TASK INPUTS Block Start

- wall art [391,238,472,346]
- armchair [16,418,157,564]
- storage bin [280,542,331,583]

TASK INPUTS Block End
TASK INPUTS Block Start

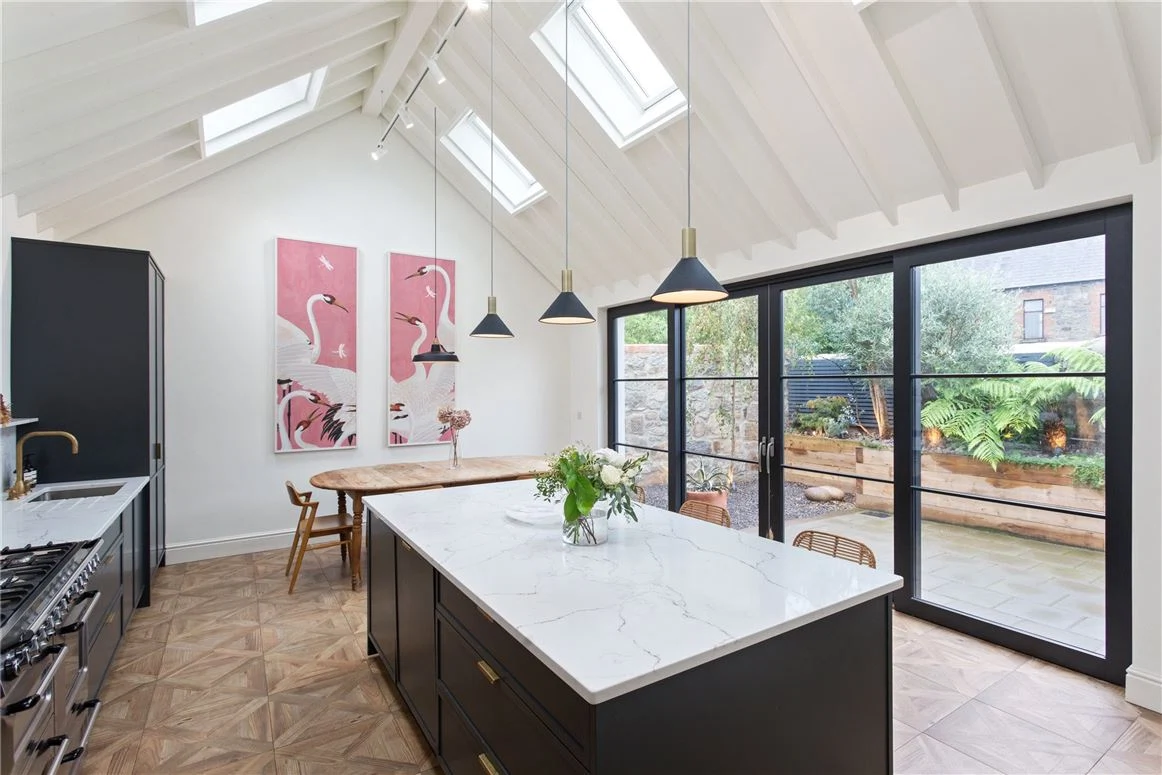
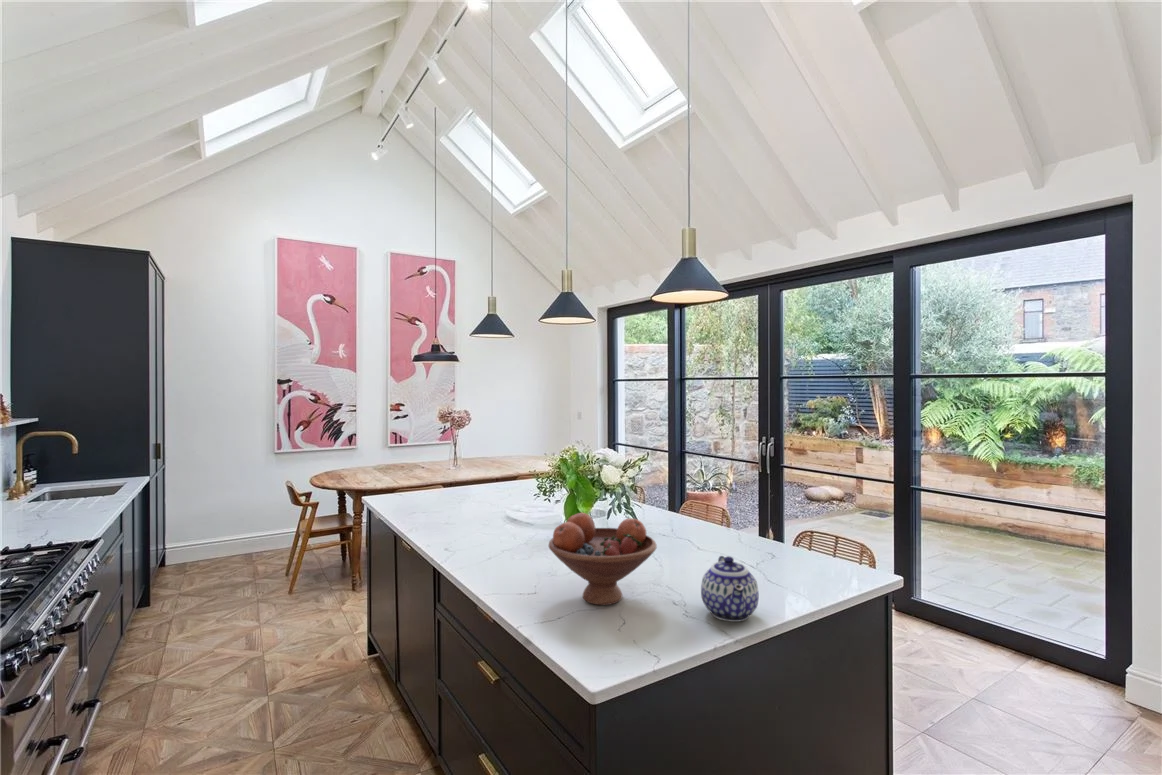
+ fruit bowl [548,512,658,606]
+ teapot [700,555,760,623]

TASK INPUTS Block End

▶ _BRIEF_:
Go through the material above and output exactly the lines from the one containing "- wall art [391,238,472,346]" through the one containing "- storage bin [280,542,331,583]".

▶ _ANSWER TO THIS PROBLEM_:
- wall art [391,238,472,346]
- armchair [16,418,157,564]
- storage bin [280,542,331,583]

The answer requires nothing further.